Man, I just wonder how much write I/O you should have on a modern-day system with let's say 2GB of RAM, so that the dirty cache would cause a significant memory pressure? I mean, before pdflush wakes up and writes them back???

On my desktop system with 1 GB RAM, apache server with a PHP application for network monitoring that does lots of mysql INSERTs, 2 testing tomcat5 instances, KDE, evolution and firefox running, according to /proc/meminfo, the memory occupied by dirty pages rarely exceed 10MB...

Smarter write throttling

Posted Nov 7, 2007 13:48 UTC (Wed) by mangoo (guest, #32602) [Link] (1 responses)

This patch is more about servers than desktops.

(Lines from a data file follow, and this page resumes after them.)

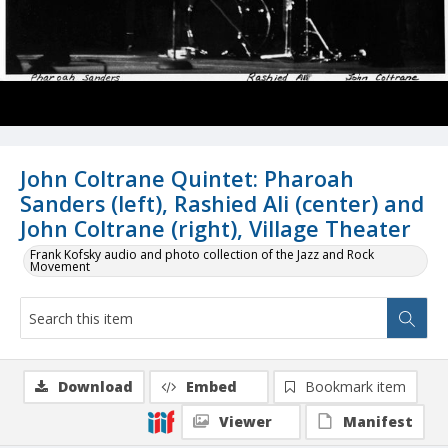
John Coltrane Quintet: Pharoah
Sanders (left), Rashied Ali (center) and
John Coltrane (right), Village Theater
Frank Kofsky audio and photo collection of the Jazz and Rock
Movement
Download
Embed
Bookmark item
Viewer
Manifest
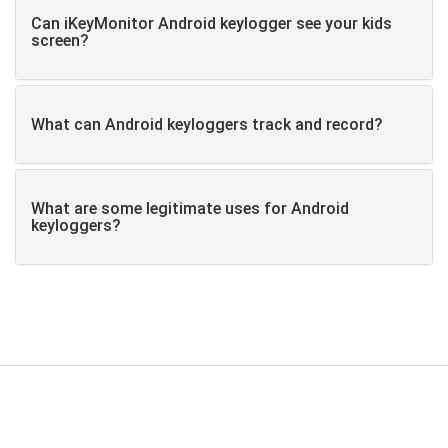
Can iKeyMonitor Android keylogger see your kids
screen?
What can Android keyloggers track and record?
What are some legitimate uses for Android
keyloggers?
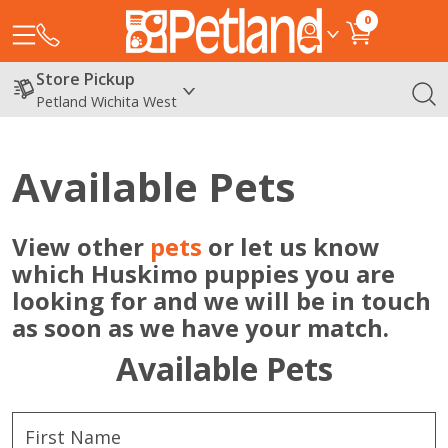
0
Store Pickup
Petland Wichita West
Available Pets
View other
pets
or let us know
which Huskimo puppies you are
looking for and we will be in touch
as soon as we have your match.
Available Pets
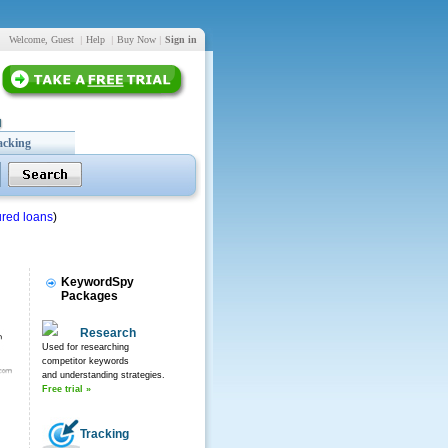
Welcome, Guest
|
Help
|
Buy Now
|
Sign in
acking
red loans
)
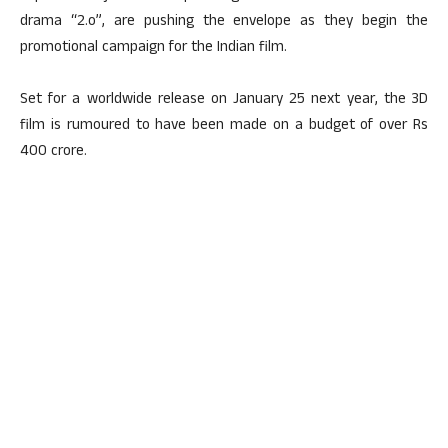
drama “2.o”, are pushing the envelope as they begin the
promotional campaign for the Indian film.
Set for a worldwide release on January 25 next year, the 3D
film is rumoured to have been made on a budget of over Rs
400 crore.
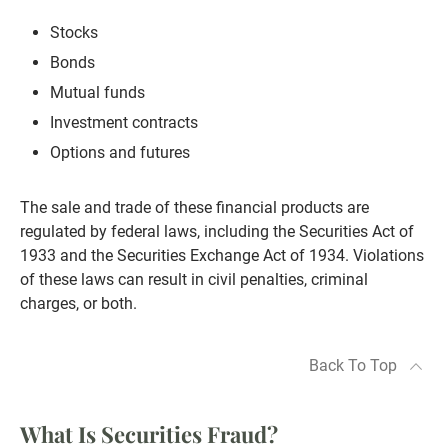
Stocks
Bonds
Mutual funds
Investment contracts
Options and futures
The sale and trade of these financial products are
regulated by federal laws, including the Securities Act of
1933 and the Securities Exchange Act of 1934. Violations
of these laws can result in civil penalties, criminal
charges, or both.
Back To Top
What Is Securities Fraud?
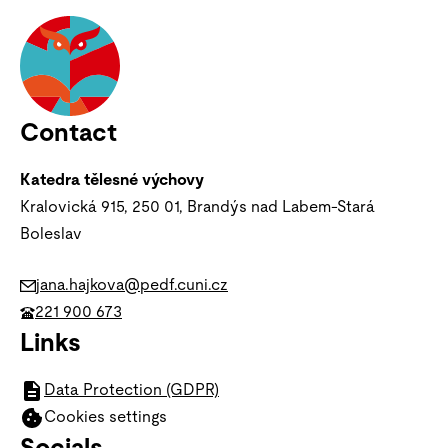
Contact
Katedra tělesné výchovy
Kralovická 915, 250 01, Brandýs nad Labem-Stará
Boleslav
jana.hajkova@pedf.cuni.cz
221 900 673
Links
Data Protection (GDPR)
Cookies settings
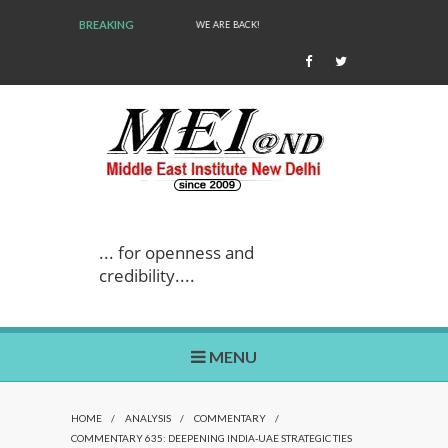
BREAKING
WE ARE BACK!
... for openness and
credibility....
MENU
HOME
/
ANALYSIS
/
COMMENTARY
/
COMMENTARY 635: DEEPENING INDIA-UAE STRATEGIC TIES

This is a server with 1700 MB RAM, and it does quite a bit of IO:

# while true; do grep Dirty /proc/meminfo ; sleep 2s ; done
Dirty:          172404 kB
Dirty:          173100 kB
Dirty:          173332 kB
Dirty:          173260 kB
Dirty:          173692 kB
Dirty:          173684 kB
Dirty:          173724 kB
Dirty:          174256 kB
Dirty:          174772 kB
Dirty:          175120 kB
(...)

Smarter write throttling

Posted Jan 8, 2008 12:00 UTC (Tue) by richlv (guest, #49844) [Link]

wouldn't this also be significantly about desktops ?
it seems the grandparent was talking about local disks only, even though article explicitly
mentions other use cases like nfs over gprs :) ).

desktops tend to have all kinds of relatively slow things connected to them - usb drives,
cameras, portable players, all kinds of slow network stuff...
if i understood the idea correctly, these could theoretically block/limit local hdd, which
would otherwise be the fastest device in an average desktop.